當然,尋求東亞民主連帶最主要的利益,仍然要回到經濟層次的考量上──那就是對於分配正義的追求,相對於日韓的政治與公共空間受到來自中國的影響仍是間接的,區域間所遭遇到的新自由主義全球化的資本副作用,卻直接衝擊東亞各國且成為影響今後各國國力的關鍵因素。   
 
惟有在國家體質、價值與產業型態相似的東亞民主國家間,各國的進步勢力必須先在各國的政治領域中進行對抗規制緩和的制度改革,在成長邏輯的競爭惡化乃至走向共同毀滅之前,例如採取對於房地產投資的進行限制手段、限制境外資金投資國內金融市場、基本工資額度、或對派遣勞工雇用的限制採取相似的標準等勞動市場公平化政策等,乃至於進一步跨越國家界線重新組織架構一套從金融到勞動市場進行「再管制」的共識,方能抑制區域間流動的跨國資本繼續影響惡化東亞民主國家內部經濟生活的分配正義。

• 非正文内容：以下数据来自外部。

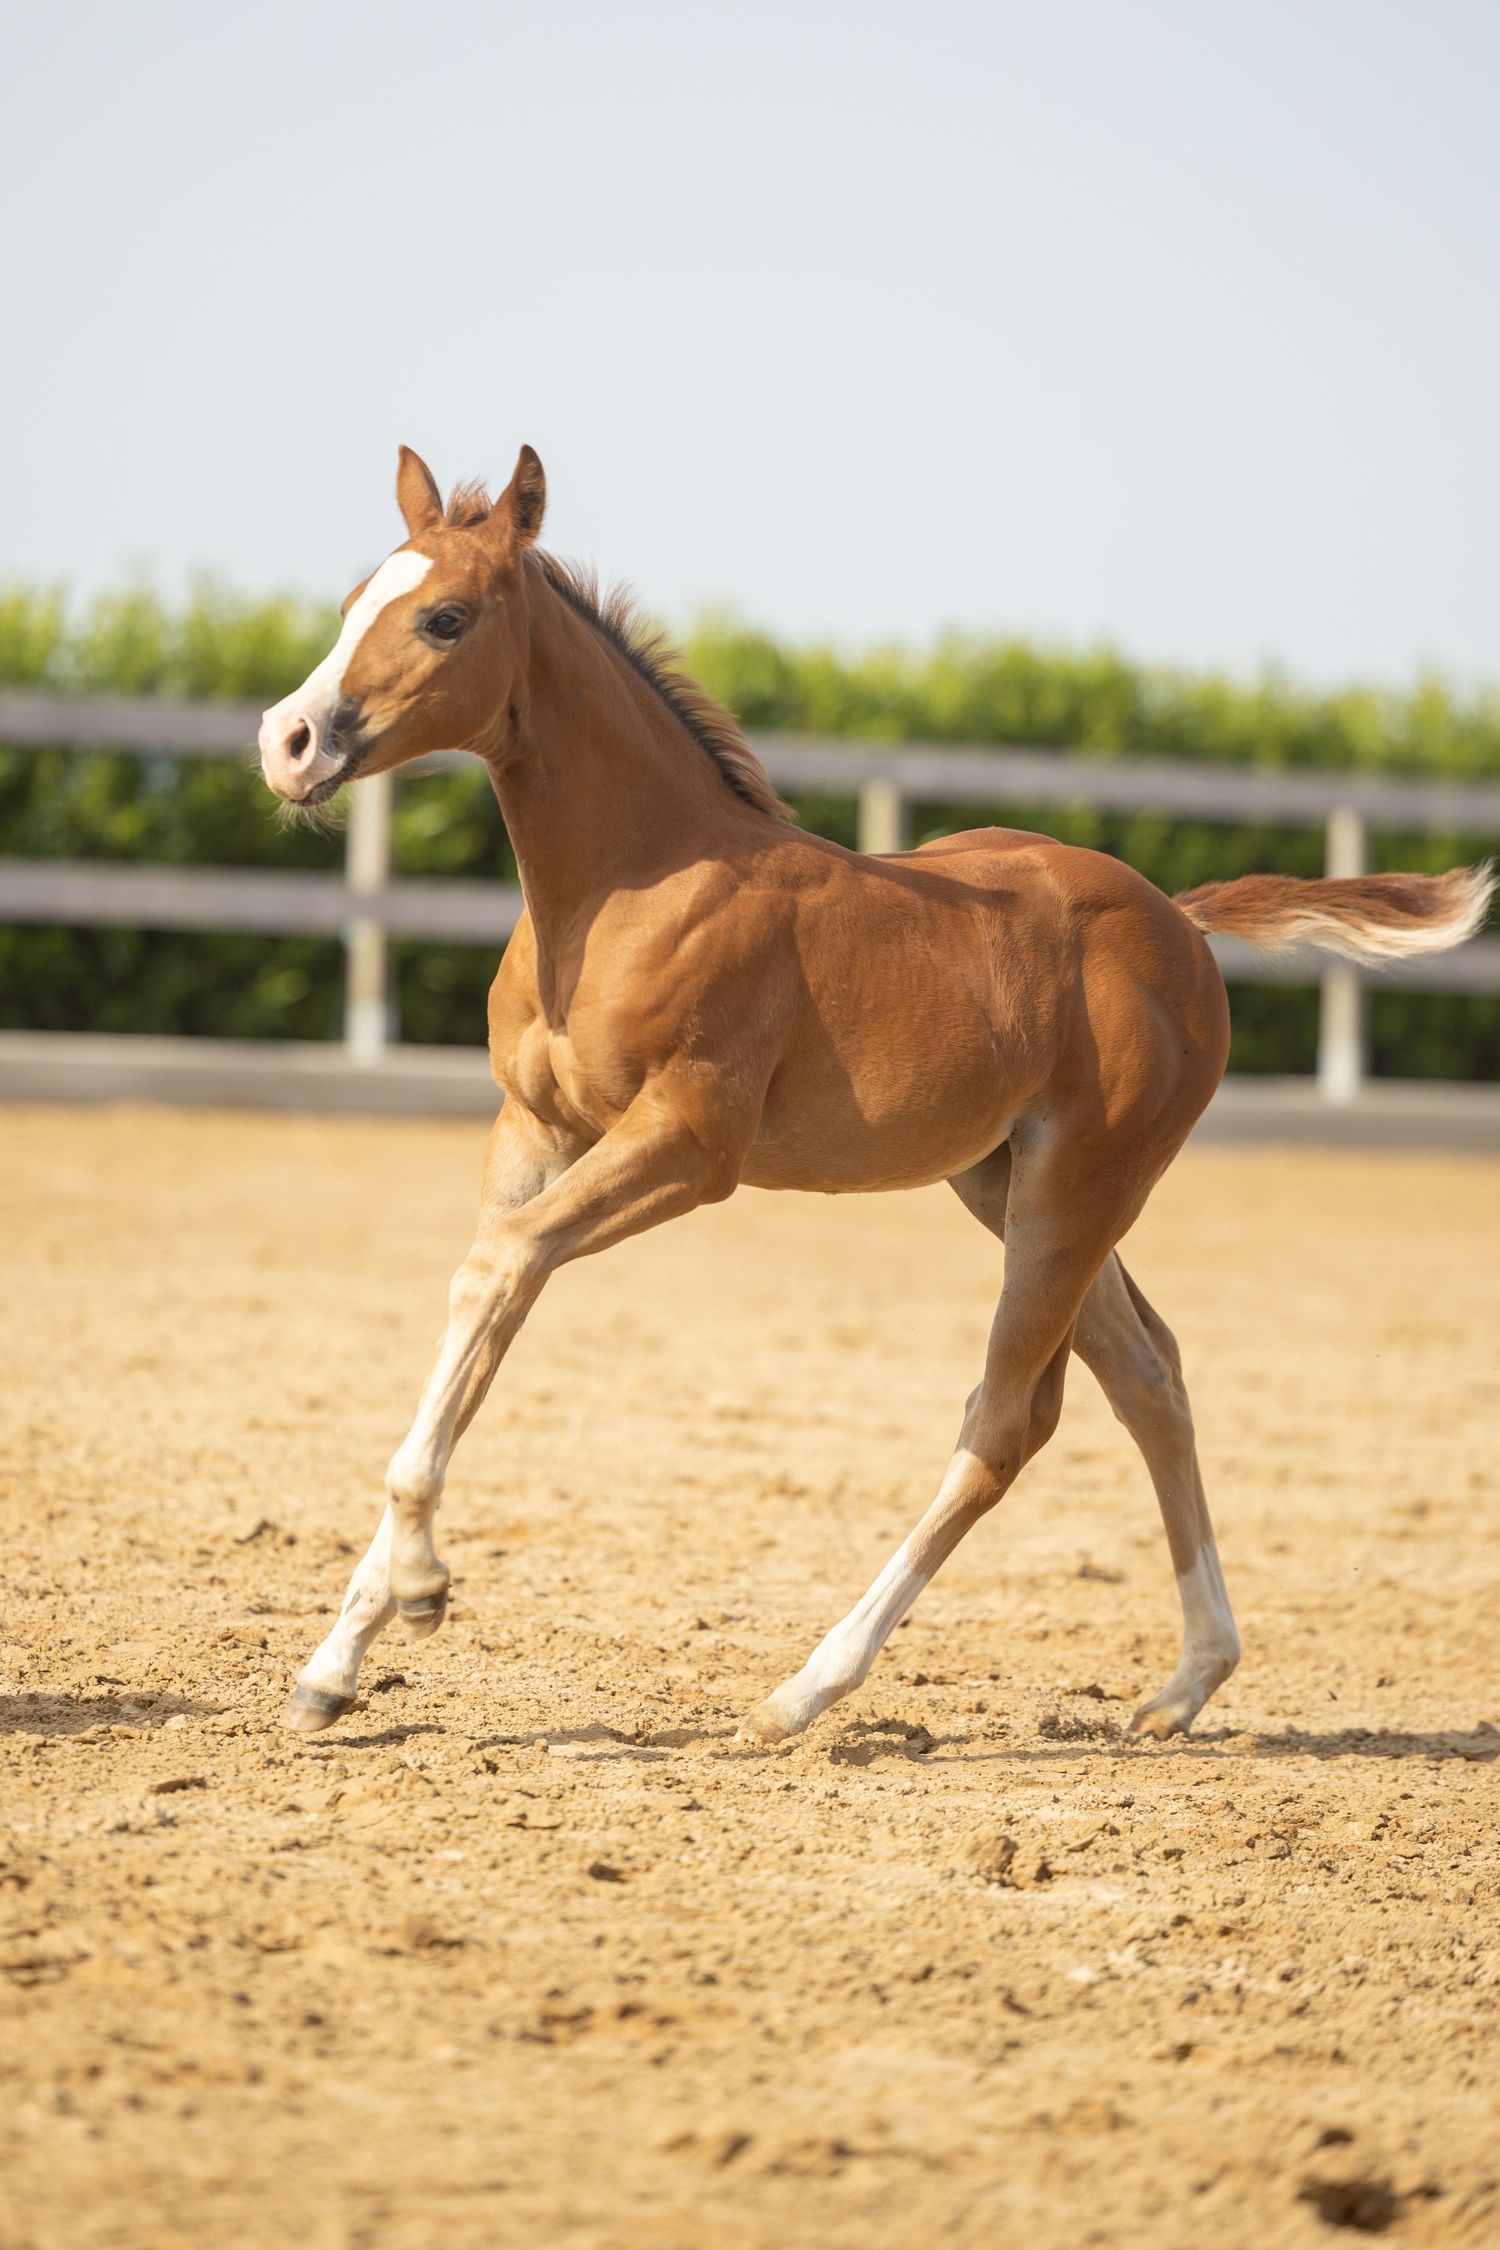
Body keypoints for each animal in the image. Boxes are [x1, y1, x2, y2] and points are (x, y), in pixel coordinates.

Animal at [257, 444, 1492, 1744]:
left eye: (444, 617)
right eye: (351, 603)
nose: (288, 741)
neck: (632, 881)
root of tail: (1180, 920)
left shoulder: (688, 1145)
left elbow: (496, 1270)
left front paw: (421, 1587)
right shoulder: (535, 1131)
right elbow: (488, 1299)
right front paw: (335, 1663)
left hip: (1078, 1188)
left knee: (1006, 1424)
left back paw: (805, 1689)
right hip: (1009, 1183)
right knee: (1150, 1376)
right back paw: (1186, 1681)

這樣的「規制整合」思維從戰後的荷比盧興起、最終在歐盟成熟如今卻歷經考驗,今日東亞的條件相較於歐洲並不樂觀,且各國無不各自積極進行與美中勢力進行締結自由貿易協定等整合工作,但作為新自由主義市場價值的懷疑主義論者,筆者認為若不積極在東亞尋找任合「進步」連帶的可能性,嘗試整合創造出一個東亞區域中雖然「開放」卻相對「公平」的市場,則東亞國家的未來仍然無法解決今日持續惡化的社會差距、更無法擺脫國際強權與資本支配走向政治經濟獨立自主的命運。
 
「民主」與「公民社會」才是台灣的「核武」
 
「亞洲的民主進步連帶」是一條不同於保守的「安保架構」的戰略路徑,並不侷限於創造區域間各國的「力平衡」以消極防守主權國家的防線,更有一套積極與進步的意義,使的作為人類進步價值的民主、自由、人權與正義能夠進一步成為有力的武器,抵擋乃至反攻來自「帝國」的政治經濟價值擴張。或者至少,就如同筆者一貫所深信的──惟有一個不斷提升的「民主」制度、以及一個不斷成熟的進步「公民社會」,才是台灣這個弱小國家足以面對來自中國日漸強大的併吞威脅中,最足以有效自保與維持主權獨立的「核武」。